• Task goal: Please rewrite each listing below, substituting "additive" for every occurrence of "suppressor" and leaving everything else unchanged.

◆ ◆ ◆ ◆ ◆ ◆ ◆

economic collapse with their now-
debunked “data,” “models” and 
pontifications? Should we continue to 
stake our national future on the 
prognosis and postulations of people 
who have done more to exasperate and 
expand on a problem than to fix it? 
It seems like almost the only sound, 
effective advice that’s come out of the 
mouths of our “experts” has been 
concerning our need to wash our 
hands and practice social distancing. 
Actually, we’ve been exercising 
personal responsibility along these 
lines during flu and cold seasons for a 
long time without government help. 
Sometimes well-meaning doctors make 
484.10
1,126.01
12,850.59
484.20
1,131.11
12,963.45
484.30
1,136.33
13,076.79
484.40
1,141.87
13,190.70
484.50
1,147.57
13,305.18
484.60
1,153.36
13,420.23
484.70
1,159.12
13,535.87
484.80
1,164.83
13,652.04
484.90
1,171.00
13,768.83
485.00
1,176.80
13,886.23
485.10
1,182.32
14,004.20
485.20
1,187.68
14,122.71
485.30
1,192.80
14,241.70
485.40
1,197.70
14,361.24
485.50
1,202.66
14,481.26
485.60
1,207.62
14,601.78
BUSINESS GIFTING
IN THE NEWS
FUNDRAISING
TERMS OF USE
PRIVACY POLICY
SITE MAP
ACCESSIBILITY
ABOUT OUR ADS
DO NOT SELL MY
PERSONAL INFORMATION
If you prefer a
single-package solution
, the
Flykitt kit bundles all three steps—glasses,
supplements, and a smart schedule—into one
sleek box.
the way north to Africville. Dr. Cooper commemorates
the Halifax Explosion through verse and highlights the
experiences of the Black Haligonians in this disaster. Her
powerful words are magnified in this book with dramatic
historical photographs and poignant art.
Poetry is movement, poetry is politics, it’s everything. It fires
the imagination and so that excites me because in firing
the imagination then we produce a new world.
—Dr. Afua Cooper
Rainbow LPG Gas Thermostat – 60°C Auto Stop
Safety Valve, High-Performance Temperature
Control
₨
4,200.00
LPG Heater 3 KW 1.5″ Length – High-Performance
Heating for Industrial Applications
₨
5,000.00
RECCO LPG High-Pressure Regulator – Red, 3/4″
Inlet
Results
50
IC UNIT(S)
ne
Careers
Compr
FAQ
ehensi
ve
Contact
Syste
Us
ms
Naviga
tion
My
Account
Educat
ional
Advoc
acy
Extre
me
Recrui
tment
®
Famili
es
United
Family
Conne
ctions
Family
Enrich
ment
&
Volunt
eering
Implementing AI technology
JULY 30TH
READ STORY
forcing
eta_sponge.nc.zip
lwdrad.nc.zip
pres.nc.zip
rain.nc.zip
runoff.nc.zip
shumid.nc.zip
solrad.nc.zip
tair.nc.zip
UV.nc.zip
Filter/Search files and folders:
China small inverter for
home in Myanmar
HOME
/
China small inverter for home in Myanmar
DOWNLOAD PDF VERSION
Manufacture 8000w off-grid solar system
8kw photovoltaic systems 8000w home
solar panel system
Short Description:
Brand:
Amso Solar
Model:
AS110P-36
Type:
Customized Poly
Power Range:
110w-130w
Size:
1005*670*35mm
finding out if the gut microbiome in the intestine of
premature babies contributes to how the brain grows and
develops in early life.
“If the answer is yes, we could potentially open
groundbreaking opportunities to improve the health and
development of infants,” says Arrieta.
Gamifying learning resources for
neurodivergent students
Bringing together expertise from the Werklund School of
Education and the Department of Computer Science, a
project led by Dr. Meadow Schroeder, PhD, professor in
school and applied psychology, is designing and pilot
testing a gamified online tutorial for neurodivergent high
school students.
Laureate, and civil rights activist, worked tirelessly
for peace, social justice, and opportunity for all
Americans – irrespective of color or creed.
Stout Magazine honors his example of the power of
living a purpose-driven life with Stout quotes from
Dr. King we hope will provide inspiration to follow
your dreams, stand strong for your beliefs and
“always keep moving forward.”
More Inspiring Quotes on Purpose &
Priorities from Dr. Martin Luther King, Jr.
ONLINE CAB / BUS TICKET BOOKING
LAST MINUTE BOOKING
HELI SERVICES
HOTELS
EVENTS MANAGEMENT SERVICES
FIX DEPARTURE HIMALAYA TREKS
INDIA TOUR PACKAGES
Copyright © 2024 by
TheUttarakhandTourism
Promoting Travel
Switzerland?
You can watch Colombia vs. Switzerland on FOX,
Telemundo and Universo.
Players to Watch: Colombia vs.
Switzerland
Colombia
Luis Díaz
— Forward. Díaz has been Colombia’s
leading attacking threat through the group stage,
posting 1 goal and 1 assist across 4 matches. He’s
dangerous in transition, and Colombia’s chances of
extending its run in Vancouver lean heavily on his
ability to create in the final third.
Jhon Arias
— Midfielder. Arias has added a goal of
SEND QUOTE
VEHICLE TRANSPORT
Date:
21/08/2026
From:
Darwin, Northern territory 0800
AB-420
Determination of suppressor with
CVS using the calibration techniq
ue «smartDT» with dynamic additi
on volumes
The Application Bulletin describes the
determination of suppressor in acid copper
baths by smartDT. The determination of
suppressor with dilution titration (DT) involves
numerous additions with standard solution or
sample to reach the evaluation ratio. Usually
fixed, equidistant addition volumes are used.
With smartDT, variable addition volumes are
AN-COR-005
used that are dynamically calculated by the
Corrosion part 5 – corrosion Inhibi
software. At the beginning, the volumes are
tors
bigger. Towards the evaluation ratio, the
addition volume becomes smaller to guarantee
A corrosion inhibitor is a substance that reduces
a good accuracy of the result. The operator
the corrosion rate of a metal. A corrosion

◆ ◆ ◆ ◆ ◆ ◆ ◆

• Answer section:
economic collapse with their now-
debunked “data,” “models” and 
pontifications? Should we continue to 
stake our national future on the 
prognosis and postulations of people 
who have done more to exasperate and 
expand on a problem than to fix it? 
It seems like almost the only sound, 
effective advice that’s come out of the 
mouths of our “experts” has been 
concerning our need to wash our 
hands and practice social distancing. 
Actually, we’ve been exercising 
personal responsibility along these 
lines during flu and cold seasons for a 
long time without government help. 
Sometimes well-meaning doctors make 
484.10
1,126.01
12,850.59
484.20
1,131.11
12,963.45
484.30
1,136.33
13,076.79
484.40
1,141.87
13,190.70
484.50
1,147.57
13,305.18
484.60
1,153.36
13,420.23
484.70
1,159.12
13,535.87
484.80
1,164.83
13,652.04
484.90
1,171.00
13,768.83
485.00
1,176.80
13,886.23
485.10
1,182.32
14,004.20
485.20
1,187.68
14,122.71
485.30
1,192.80
14,241.70
485.40
1,197.70
14,361.24
485.50
1,202.66
14,481.26
485.60
1,207.62
14,601.78
BUSINESS GIFTING
IN THE NEWS
FUNDRAISING
TERMS OF USE
PRIVACY POLICY
SITE MAP
ACCESSIBILITY
ABOUT OUR ADS
DO NOT SELL MY
PERSONAL INFORMATION
If you prefer a
single-package solution
, the
Flykitt kit bundles all three steps—glasses,
supplements, and a smart schedule—into one
sleek box.
the way north to Africville. Dr. Cooper commemorates
the Halifax Explosion through verse and highlights the
experiences of the Black Haligonians in this disaster. Her
powerful words are magnified in this book with dramatic
historical photographs and poignant art.
Poetry is movement, poetry is politics, it’s everything. It fires
the imagination and so that excites me because in firing
the imagination then we produce a new world.
—Dr. Afua Cooper
Rainbow LPG Gas Thermostat – 60°C Auto Stop
Safety Valve, High-Performance Temperature
Control
₨
4,200.00
LPG Heater 3 KW 1.5″ Length – High-Performance
Heating for Industrial Applications
₨
5,000.00
RECCO LPG High-Pressure Regulator – Red, 3/4″
Inlet
Results
50
IC UNIT(S)
ne
Careers
Compr
FAQ
ehensi
ve
Contact
Syste
Us
ms
Naviga
tion
My
Account
Educat
ional
Advoc
acy
Extre
me
Recrui
tment
®
Famili
es
United
Family
Conne
ctions
Family
Enrich
ment
&
Volunt
eering
Implementing AI technology
JULY 30TH
READ STORY
forcing
eta_sponge.nc.zip
lwdrad.nc.zip
pres.nc.zip
rain.nc.zip
runoff.nc.zip
shumid.nc.zip
solrad.nc.zip
tair.nc.zip
UV.nc.zip
Filter/Search files and folders:
China small inverter for
home in Myanmar
HOME
/
China small inverter for home in Myanmar
DOWNLOAD PDF VERSION
Manufacture 8000w off-grid solar system
8kw photovoltaic systems 8000w home
solar panel system
Short Description:
Brand:
Amso Solar
Model:
AS110P-36
Type:
Customized Poly
Power Range:
110w-130w
Size:
1005*670*35mm
finding out if the gut microbiome in the intestine of
premature babies contributes to how the brain grows and
develops in early life.
“If the answer is yes, we could potentially open
groundbreaking opportunities to improve the health and
development of infants,” says Arrieta.
Gamifying learning resources for
neurodivergent students
Bringing together expertise from the Werklund School of
Education and the Department of Computer Science, a
project led by Dr. Meadow Schroeder, PhD, professor in
school and applied psychology, is designing and pilot
testing a gamified online tutorial for neurodivergent high
school students.
Laureate, and civil rights activist, worked tirelessly
for peace, social justice, and opportunity for all
Americans – irrespective of color or creed.
Stout Magazine honors his example of the power of
living a purpose-driven life with Stout quotes from
Dr. King we hope will provide inspiration to follow
your dreams, stand strong for your beliefs and
“always keep moving forward.”
More Inspiring Quotes on Purpose &
Priorities from Dr. Martin Luther King, Jr.
ONLINE CAB / BUS TICKET BOOKING
LAST MINUTE BOOKING
HELI SERVICES
HOTELS
EVENTS MANAGEMENT SERVICES
FIX DEPARTURE HIMALAYA TREKS
INDIA TOUR PACKAGES
Copyright © 2024 by
TheUttarakhandTourism
Promoting Travel
Switzerland?
You can watch Colombia vs. Switzerland on FOX,
Telemundo and Universo.
Players to Watch: Colombia vs.
Switzerland
Colombia
Luis Díaz
— Forward. Díaz has been Colombia’s
leading attacking threat through the group stage,
posting 1 goal and 1 assist across 4 matches. He’s
dangerous in transition, and Colombia’s chances of
extending its run in Vancouver lean heavily on his
ability to create in the final third.
Jhon Arias
— Midfielder. Arias has added a goal of
SEND QUOTE
VEHICLE TRANSPORT
Date:
21/08/2026
From:
Darwin, Northern territory 0800
AB-420
Determination of additive with
CVS using the calibration techniq
ue «smartDT» with dynamic additi
on volumes
The Application Bulletin describes the
determination of additive in acid copper
baths by smartDT. The determination of
additive with dilution titration (DT) involves
numerous additions with standard solution or
sample to reach the evaluation ratio. Usually
fixed, equidistant addition volumes are used.
With smartDT, variable addition volumes are
AN-COR-005
used that are dynamically calculated by the
Corrosion part 5 – corrosion Inhibi
software. At the beginning, the volumes are
tors
bigger. Towards the evaluation ratio, the
addition volume becomes smaller to guarantee
A corrosion inhibitor is a substance that reduces
a good accuracy of the result. The operator
the corrosion rate of a metal. A corrosion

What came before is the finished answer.